Leo las memorias de Juan de la Cabada contadas a Cristina Pacheco y puestas en papel por Gustavo Fierros (Memorial del aventurero. Vida contada de Juan de la Cabada, 2001). Por años, el hombre que nació entre la selva y el mar campechano, el cuentista genial y conversador desaforado que recreaba con sus gestos y onomatopeyas sus experiencias en la selva, en las prisiones, en los congales y en los cafés literarios, tenía el proyecto de hacer la novela total sobre el chicle, pero no al estilo de Eustaquio Rivera, que en La Vorágine narró la fiebre del caucho de una forma estilizada, deshumanizada casi por la voz omnisciente del narrador.
De la Cabada, un hombre que le daba importancia suma a la oralidad, era de la idea de que narrar la vida de los chicleros era ahondar en la condición humana misma: su estado de orfandad en medio de una selva hostil, sus violencias y sus respuestas a esa selva calcificante del sureste mexicano. El chiclero tenía que contar su historia, y Juan de la Cabada sería el medio escritural. En sus memorias, de la Cabada, con más de 70 años, todavía decía de una historia que vino a conocer desde la infancia, lo siguiente: “La del chicle es la historia de una explotación dura y larga que algún día escribiré en una novela”.
La novela tan deseada, tan anhelada, nunca fue realizada (ignoro por qué), pero en varios relatos posibles de hallar en sus Obras Completas (la Universidad de Sinaloa las editó), como el cuento
Aquella noche, de la Cabada nos dejó trazos de ese mundo atractivo de la selva, de los ruidos de ese enorme lagarto viviente que fue la selva peninsular, y de sus hombres, los indios mayas descendientes de los rebeldes del siglo XIX, los buhoneros que iban de pueblo en pueblo vendiendo sus cacharros, y esos “personajes legendarios”, esos “hombres extraños” que fueron los chicleros.
En octubre de 1936, Juan de la Cabada llega a Mérida en busca del material para su libro sobre el chicle. Consiguió un empleo como inspector de bibliotecas públicas, y con eso tuvo la posibilidad de reunir la información –es decir, hablar con los chicleros, con las cocineras de los hatos chicleros, recorrer los pueblos que eran centrales chicleras, internarse en la selva. De la Cabada cuenta que:
“De Mérida haría el primer viaje a la región de Los Lirios. Debía entrar al monte por un lugar que se llama Peto, luego conseguir un viaje en avión a Sucacab, donde hay una plataforma y un ingenio azucarero en Catmís”.

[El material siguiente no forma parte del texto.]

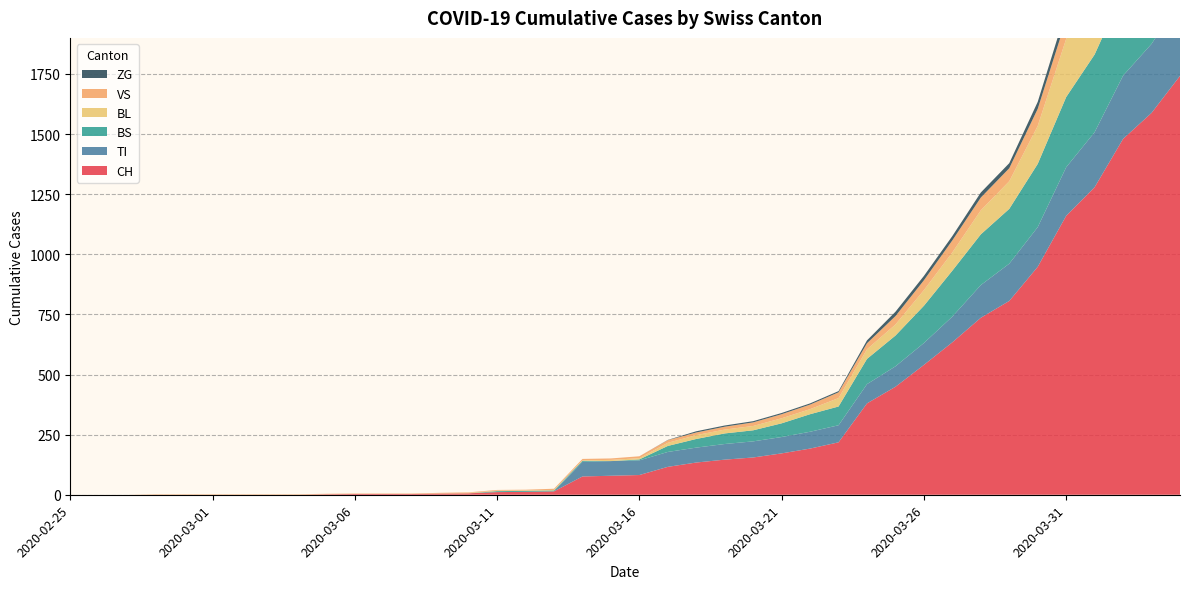

Reading left to right, what are all the values shown in this chart?

CH: 0	0	0	0	0	0	0	0	0	2	3	3	3	5	6	11	12	14	76	79	82	116	134	146	155	172	192	218	380	449	540	634	736	806	948	1160	1279	1480	1588	1742
TI: 0	0	0	0	0	0	0	0	0	0	0	0	0	0	0	0	0	0	61	61	61	62	62	65	67	68	70	71	80	85	91	107	136	155	165	202	229	263	287	314
BS: 0	0	0	0	0	0	0	0	0	0	0	0	0	0	0	4	4	4	4	0	4	25	36	44	46	57	73	78	105	128	155	191	211	228	263	292	323	350	397	434
BL: 0	0	0	0	0	0	0	0	0	0	0	0	0	1	2	2	2	2	2	5	5	13	16	16	18	21	21	35	40	46	65	76	100	115	158	242	249	262	266	298
VS: 0	0	0	2	2	2	2	2	2	2	2	2	2	2	2	3	3	5	6	6	8	11	11	12	15	17	19	24	25	35	41	50	53	54	71	81	96	104	109	112
ZG: 0	0	0	0	0	0	0	0	0	0	0	0	0	0	0	0	0	0	0	0	0	1	5	5	5	5	5	5	12	18	18	18	21	21	29	39	40	41	44	46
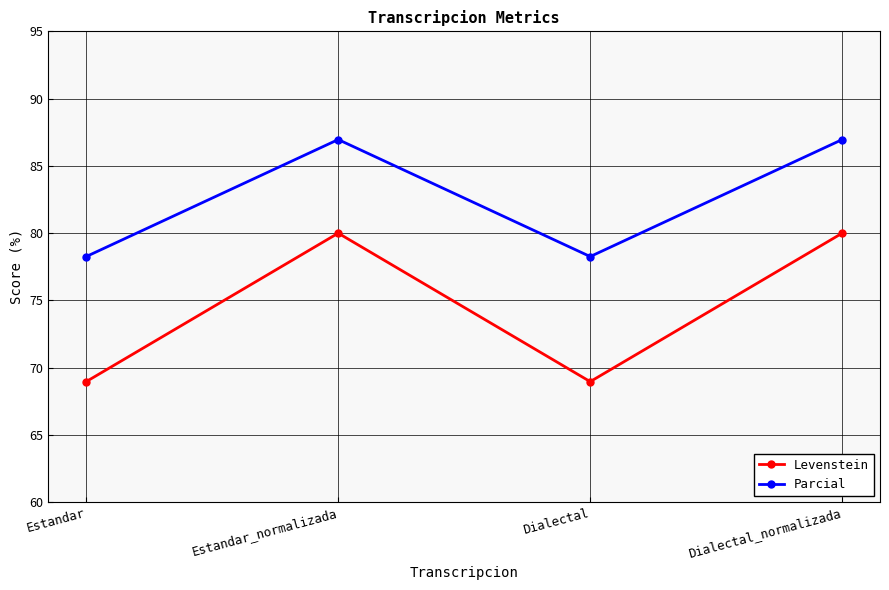

True or false: Levenstein and Parcial cross at least once.

False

Con el tiempo, en sus frecuentes viajes, de la Cabada tendría varios contactos, varios conocidos que le facilitaron sus traslados a la selva. El cuentista de la Cabada, como hemos dicho, nunca escribió esa novela que hoy sería material de consulta indispensable para los estudiosos del periodo chiclero, pero nos dejó una síntesis de lo que el chicle significó. La del chicle, que atraía en pueblos grandes como Peto, Tzucacab, Valladolid, Chetumal y Felipe Carrillo Puerto, a hombres de todas partes como “japoneses, coreanos, holandeses, gringos”, era “una industria que no sirve para otra cosa que para mascar y para que lo mascado se pegue a la suela de los zapatos”. Así mero.